Speed is not the only goal OpenAI outlined. The company described Codex‑Spark as “the first step toward a Codex that works in two complementary modes,” spanning “real-time collaboration” and “long-running tasks.” That framing implies a future Codex experience that can switch between immediacy and depth depending on the job.

Codex‑Spark clearly targets the “real-time” end of that spectrum: fast streaming, reduced over, and an experience designed for rapid iteration. If you think of pair programming, quick code review, or tight feedback loops during refactoring, the “near-instant” emphasis directly supports those behaviors.

At the same time, OpenAI’s mention of long-running tasks suggests a complementary workflow where the model can take more time, perhaps to run extended reasoning, multi-file changes, or multi-step plans. The two-mode idea hints that different serving stacks or hardware profiles (including combined GPU+Cerebras workloads) could be orchestrated behind the scenes to match user intent.

Codex‑Spark’s debut shows how model capability, serving architecture, and hardware choice can converge into a noticeably different product feel. With OpenAI claiming major improvements to time-to-first-token and roundtrip over, plus throughput above 1,000 tokens per second on Cerebras WSE‑3, the launch is as much about interaction design as it is about silicon.

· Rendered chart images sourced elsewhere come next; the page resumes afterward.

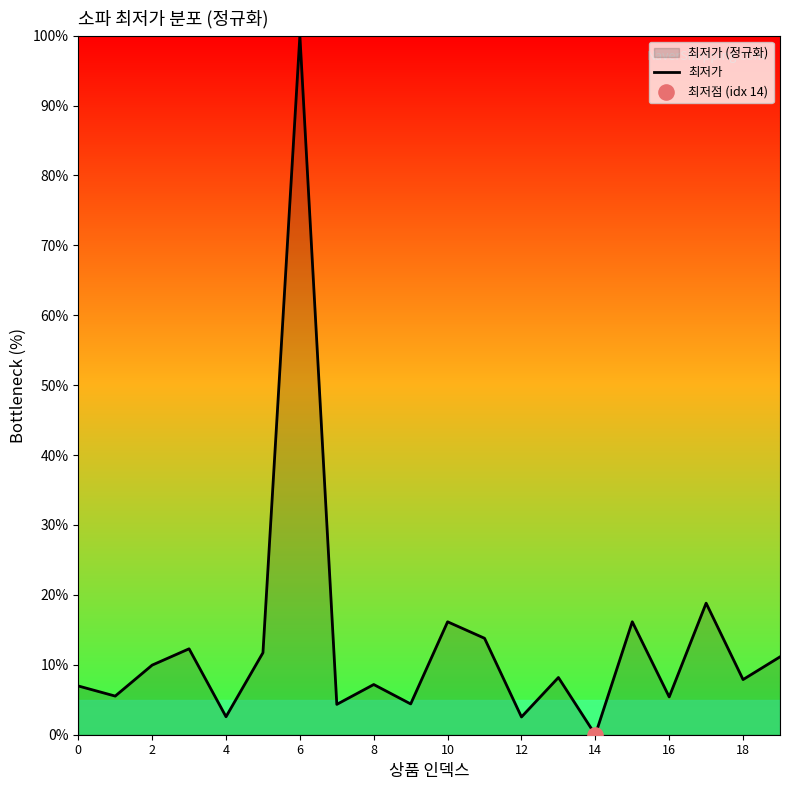

What is the change in value from 10 to 14?

-16.2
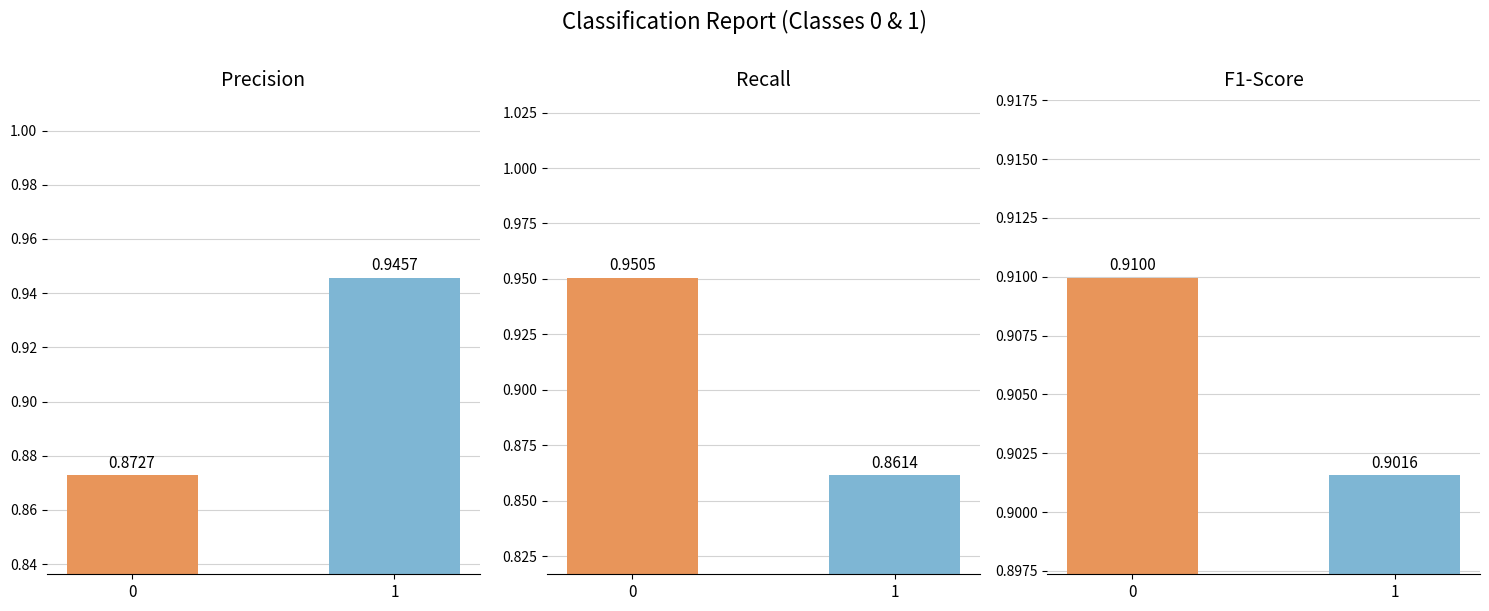

Which series changed the most between 0 and 1?

recall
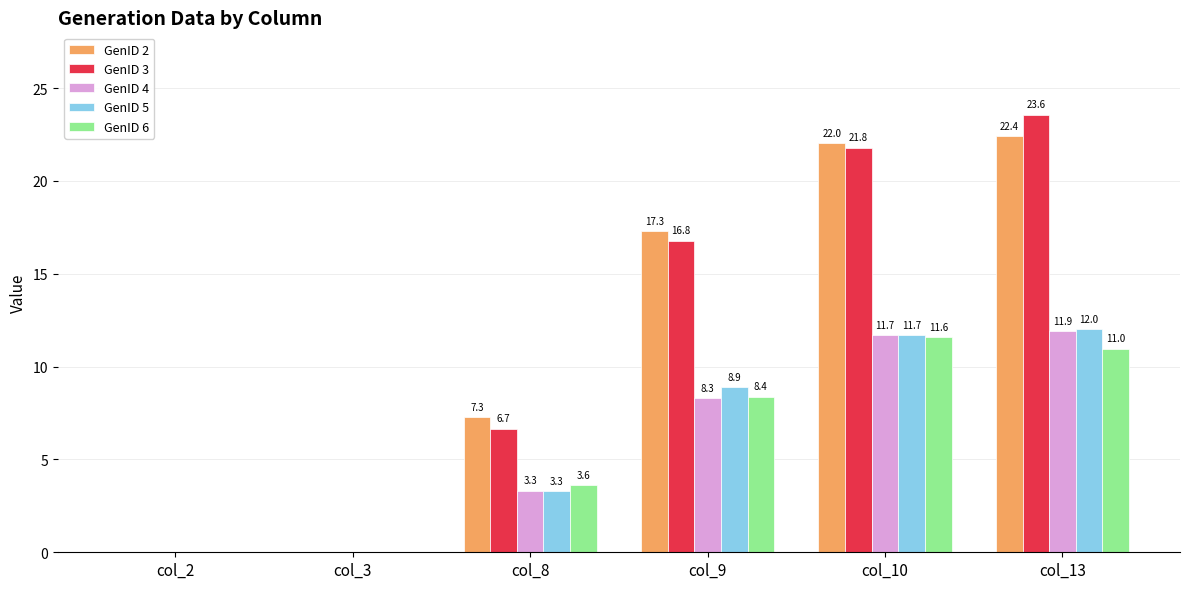

Is it true that GenID 6 equals 0.0 at col_3?

True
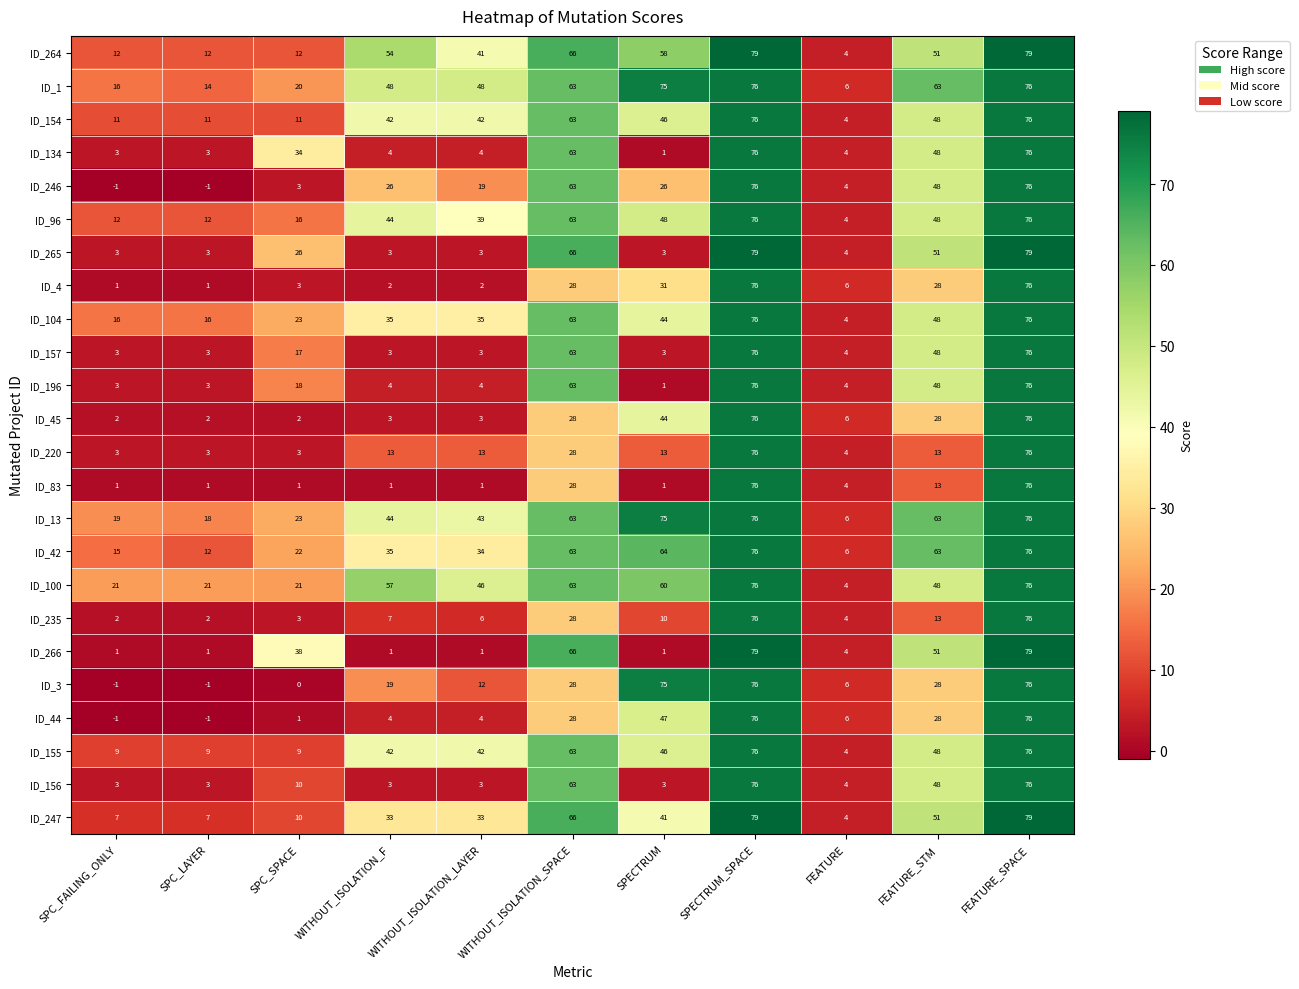

What is the average value of the ID_96 series?

40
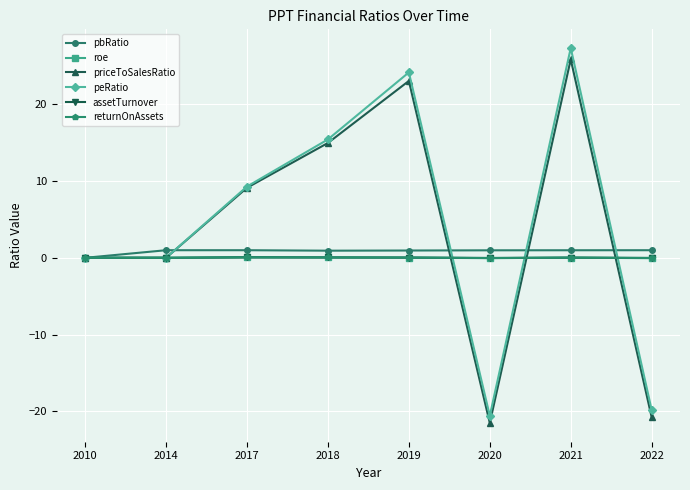

In peRatio, how many points are higher than both neighbors (excluding endpoints)?

2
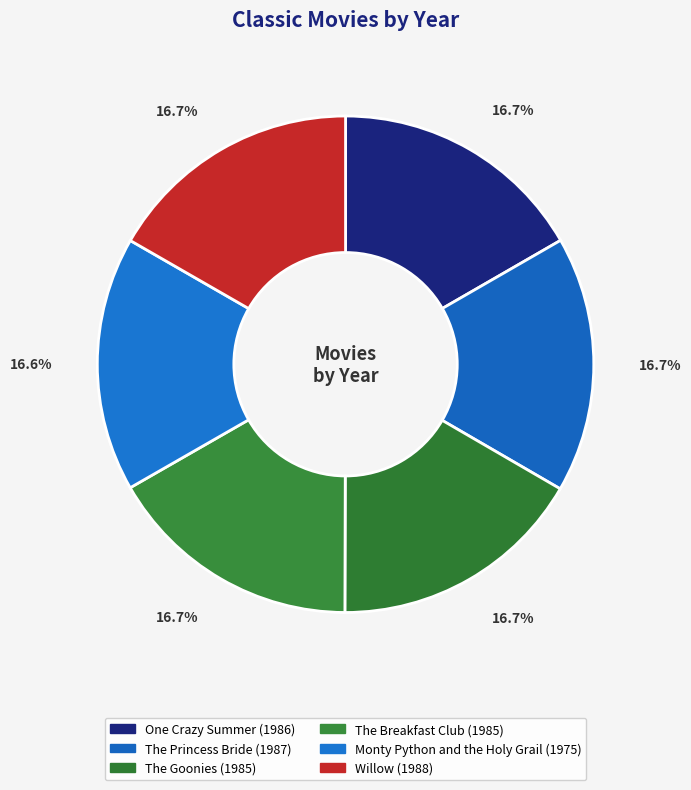

Is there a majority slice in this chart?

No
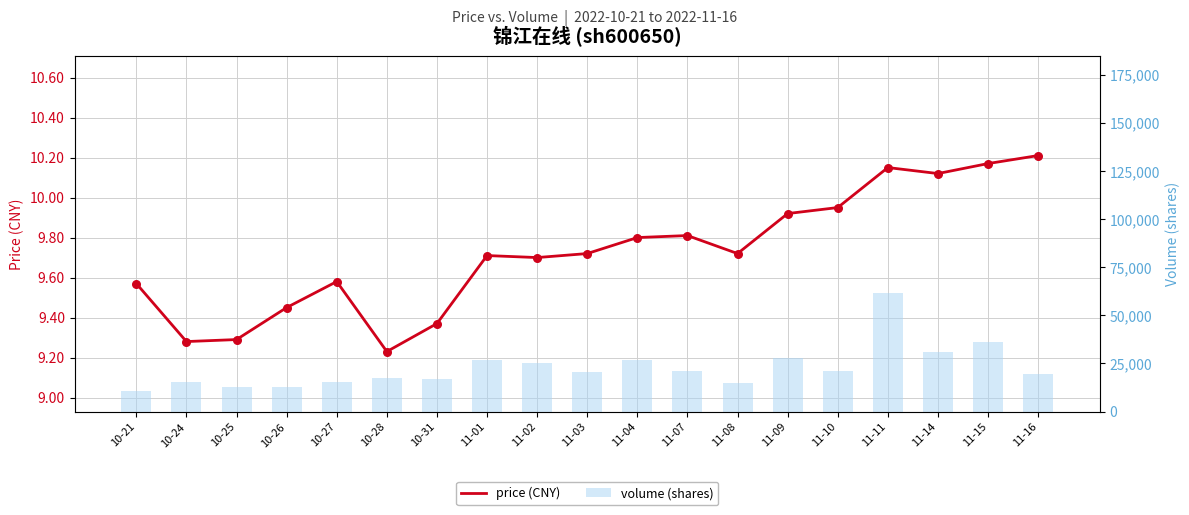

At which category is the sum across all series the highest?

11-11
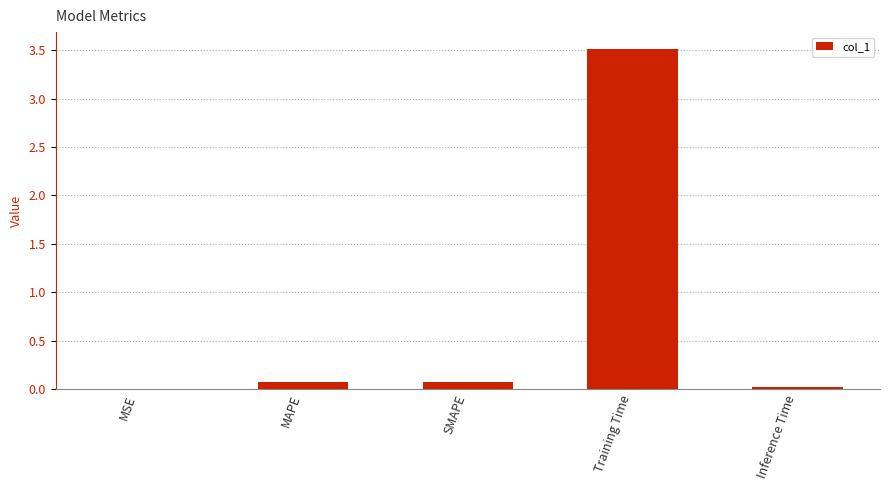

Are the bars horizontal?

No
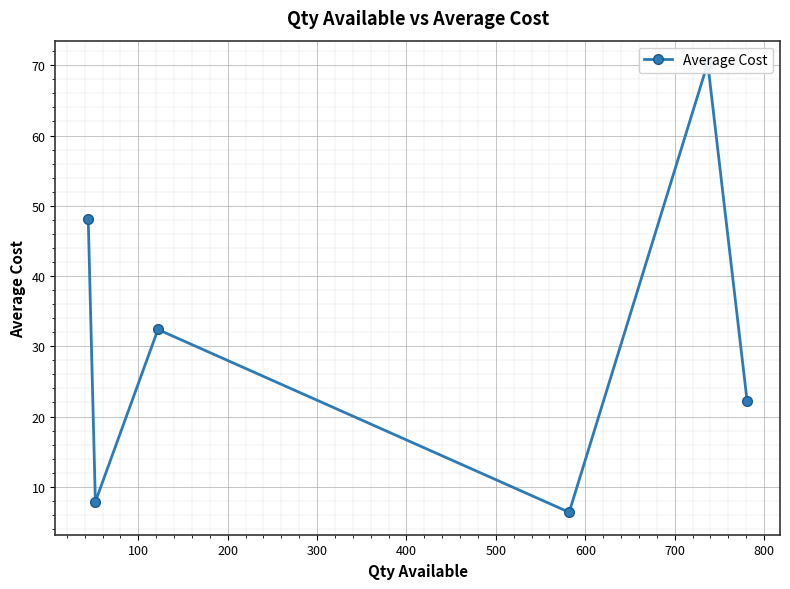

What is the sum of all values?

187.3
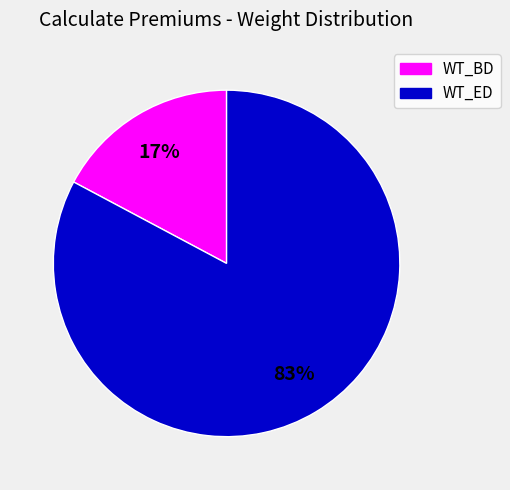

Rank the categories by value from lowest to highest.

WT_BD, WT_ED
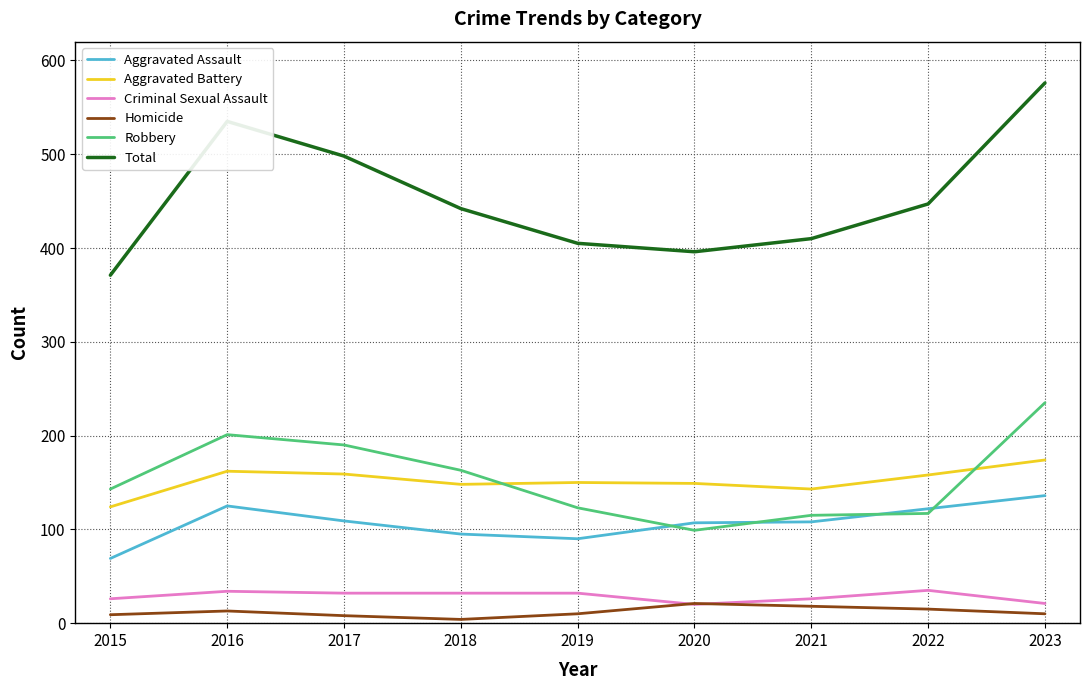

True or false: Robbery and Total cross at least once.

False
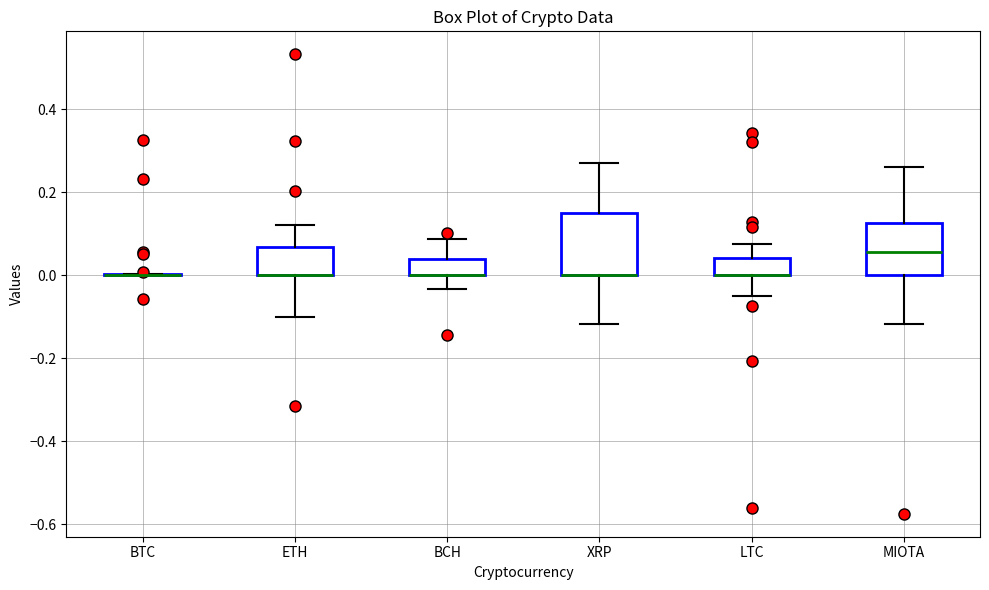

Reading left to right, read every box against the y-axis: the position of its median line, the range the box covers, and the ends of its whiskers. The values are not printed on the chart, so give them approximately, as read against the axis.

BTC: box collapsed to a line at 0.00, whiskers 0.00 to 0.00
ETH: median 0.00 (drawn on the box's lower edge), box 0.00 to 0.06, whiskers -0.10 to 0.12
BCH: median 0.00 (drawn on the box's lower edge), box 0.00 to 0.04, whiskers -0.04 to 0.08
XRP: median 0.00 (drawn on the box's lower edge), box 0.00 to 0.16, whiskers -0.12 to 0.26
LTC: median 0.00 (drawn on the box's lower edge), box 0.00 to 0.04, whiskers -0.06 to 0.08
MIOTA: median 0.06, box 0.00 to 0.12, whiskers -0.12 to 0.26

Whether this becomes the new default for code-focused AI will depend on reliability, cost, and how well OpenAI executes the broader vision of two complementary Codex modes. For now, the research preview for ChatGPT Pro users is a concrete first step: OpenAI has not only talked about diversifying inference infrastructure, it has shipped a developer-facing experience that puts Cerebras chips directly in the loop.